┌─ PROVIDED RECORDS
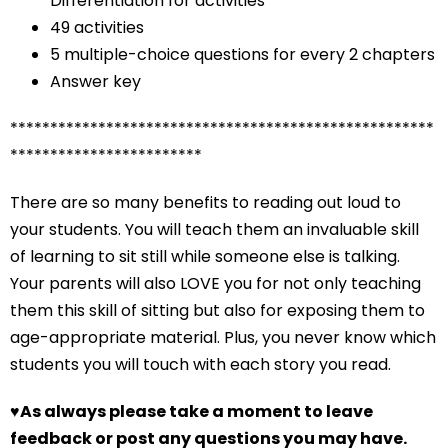
Differentiation for activities
49 activities
5 multiple-choice questions for every 2 chapters
Answer key
*****************************************************
************************
There are so many benefits to reading out loud to
your students. You will teach them an invaluable skill
of learning to sit still while someone else is talking.
Your parents will also LOVE you for not only teaching
them this skill of sitting but also for exposing them to
age-appropriate material. Plus, you never know which
students you will touch with each story you read.
♥
As always please take a moment to leave
feedback or post any questions you may have.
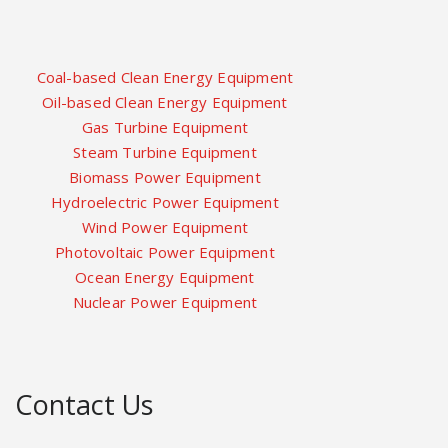
Coal-based Clean Energy Equipment
Oil-based Clean Energy Equipment
Gas Turbine Equipment
Steam Turbine Equipment
Biomass Power Equipment
Hydroelectric Power Equipment
Wind Power Equipment
Photovoltaic Power Equipment
Ocean Energy Equipment
Nuclear Power Equipment
Contact Us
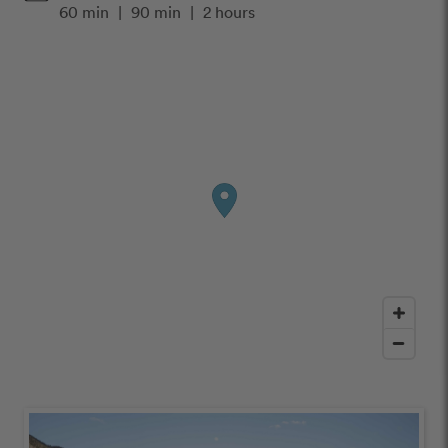
60 min
|
90 min
|
2 hours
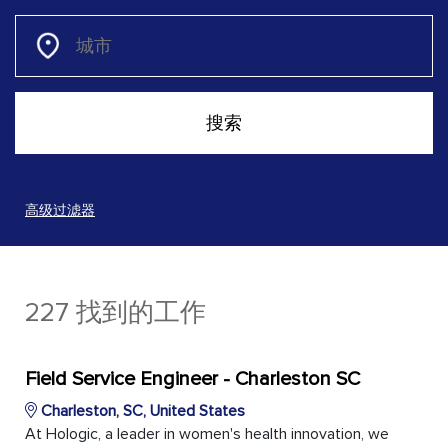
高级过滤器
227 找到的工作
Field Service Engineer - Charleston SC
Charleston, SC, United States
At Hologic, a leader in women's health innovation, we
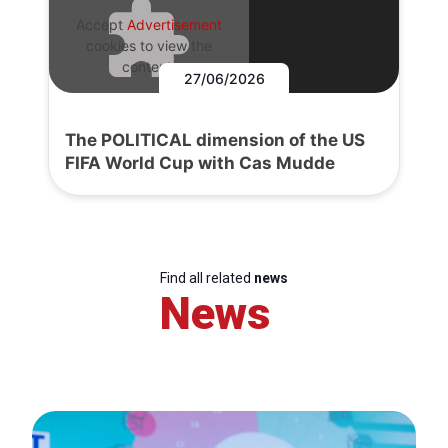
Accept
Advertisement
cookies to view the
content.
27/06/2026
The POLITICAL dimension of the US
FIFA World Cup with Cas Mudde
Find all related
news
News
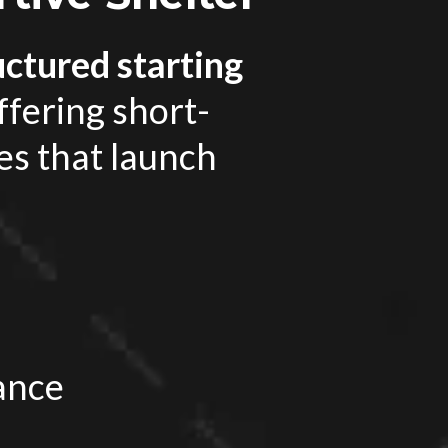
uctured starting
ffering short-
es that launch
ance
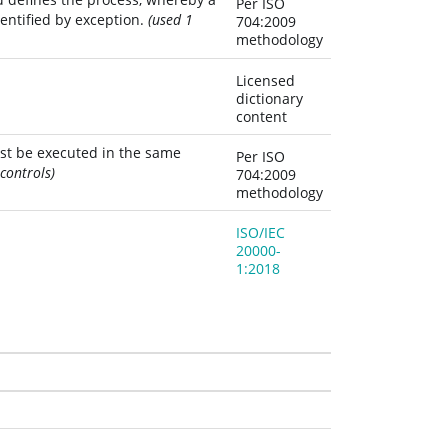
Per ISO
entified by exception.
(used 1
704:2009
methodology
Licensed
dictionary
content
st be executed in the same 
Per ISO
controls)
704:2009
methodology
ISO/IEC
20000-
1:2018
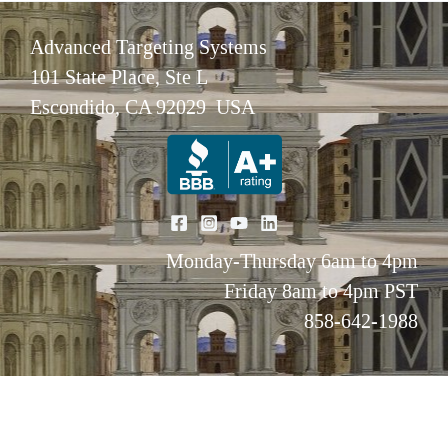
Advanced Targeting Systems
101 State Place, Ste L
Escondido, CA 92029 USA
Monday-Thursday 6am to 4pm
Friday 8am to 4pm PST
858-642-1988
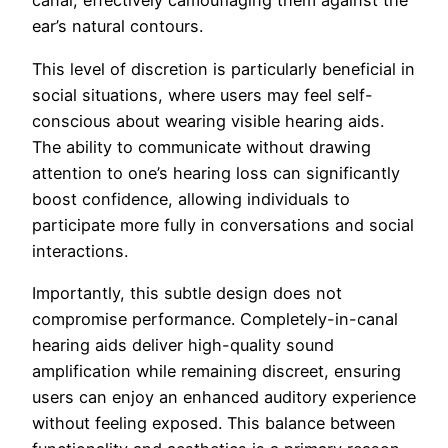
canal, effectively camouflaging them against the
ear’s natural contours.
This level of discretion is particularly beneficial in
social situations, where users may feel self-
conscious about wearing visible hearing aids.
The ability to communicate without drawing
attention to one’s hearing loss can significantly
boost confidence, allowing individuals to
participate more fully in conversations and social
interactions.
Importantly, this subtle design does not
compromise performance. Completely-in-canal
hearing aids deliver high-quality sound
amplification while remaining discreet, ensuring
users can enjoy an enhanced auditory experience
without feeling exposed. This balance between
└─
From the data above, return every line from the line that has "canal, effectively camouflaging" up to and including the line that has "boost confidence, allowing individuals to", exactly.

canal, effectively camouflaging them against the
ear’s natural contours.
This level of discretion is particularly beneficial in
social situations, where users may feel self-
conscious about wearing visible hearing aids.
The ability to communicate without drawing
attention to one’s hearing loss can significantly
boost confidence, allowing individuals to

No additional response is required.